A hedge fund manager is required to achieve a minimum investment performance before he may receive any incentive allocation. This is called:

A. High water mark.
B. Hurdle rate.
C. Lock up rate.
Correct Answer: B

Hurdle rates establish a floor that the hedge fund managers must exceed to obtain the incentive allocation or performance-based fee. The underlying concept is that an investor could keep its funds in tax-exempt bonds and earn a safe, tax-free return. The investor demands that the incentive allocation be calculated only if the manager makes at least that rate - a hurdle rate.

A high water mark means that the manager will only receive performance fees, on that particular pool of invested money, when its value is greater than its previous greatest value.

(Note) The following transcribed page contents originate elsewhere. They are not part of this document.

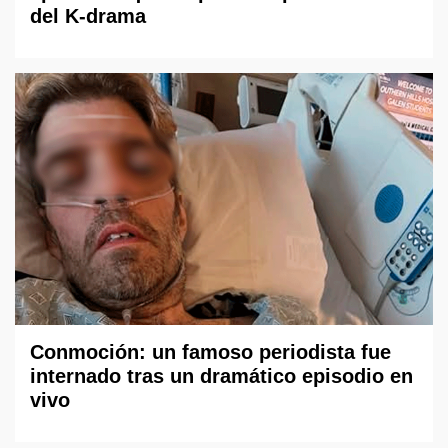
del K-drama
Conmoción: un famoso periodista fue
internado tras un dramático episodio en
vivo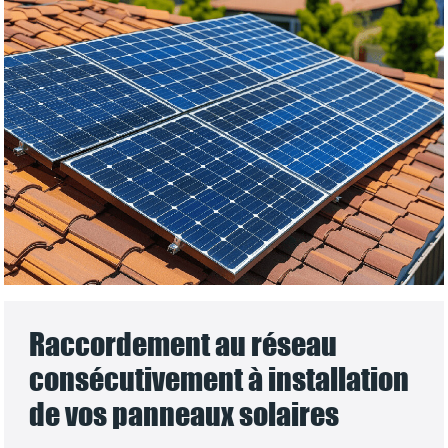
Raccordement au réseau
consécutivement à installation
de vos panneaux solaires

Should the investment drop in value then the manager must bring it back above the previous greatest value before they can receive performance fees again.

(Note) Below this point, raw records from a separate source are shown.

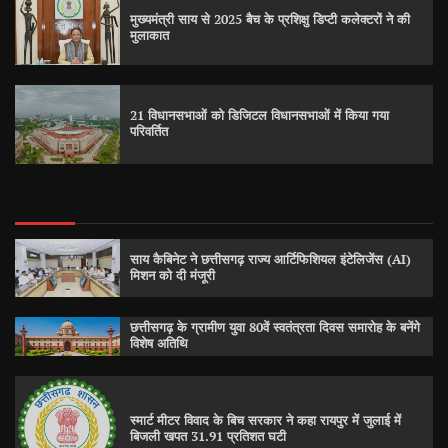
मुख्यमंत्री साय से 2025 बैच के प्रशिक्षु डिप्टी कलेक्टरों ने की
मुलाकात
21 विधानसभाओं को डिजिटल विधानसभाओं में किया गया
परिवर्तित
साय कैबिनेट ने छत्तीसगढ़ राज्य आर्टिफिशियल इंटेलिजेंस (AI)
मिशन को दी मंजूरी
छत्तीसगढ़ के ग्रामीण युवा 80वें स्वतंत्रता दिवस समारोह के बनेंगे
विशेष अतिथि
स्मार्ट मीटर विवाद के बिच सरकार ने कहा रायपुर में जुलाई में
बिजली खपत 31.91 प्रतिशत घटी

User Contributed Comments 4

User Comment
johntan1979 High-water mark definition: The highest peak in value that an investment fund/account has reached

The high-water mark ensures that the manager does not get paid large sums for poor performance. So if the manager loses money over a period, he or she must get the fund above the high watermark before receiving a performance bonus.
lockwoju Perhaps revise the gender biased "he" to the gender neutral "the fund manager".
ashish100 Perhaps get some reading glasses @lockwoju #fail
923029 Does this exclude new money coming into the fund?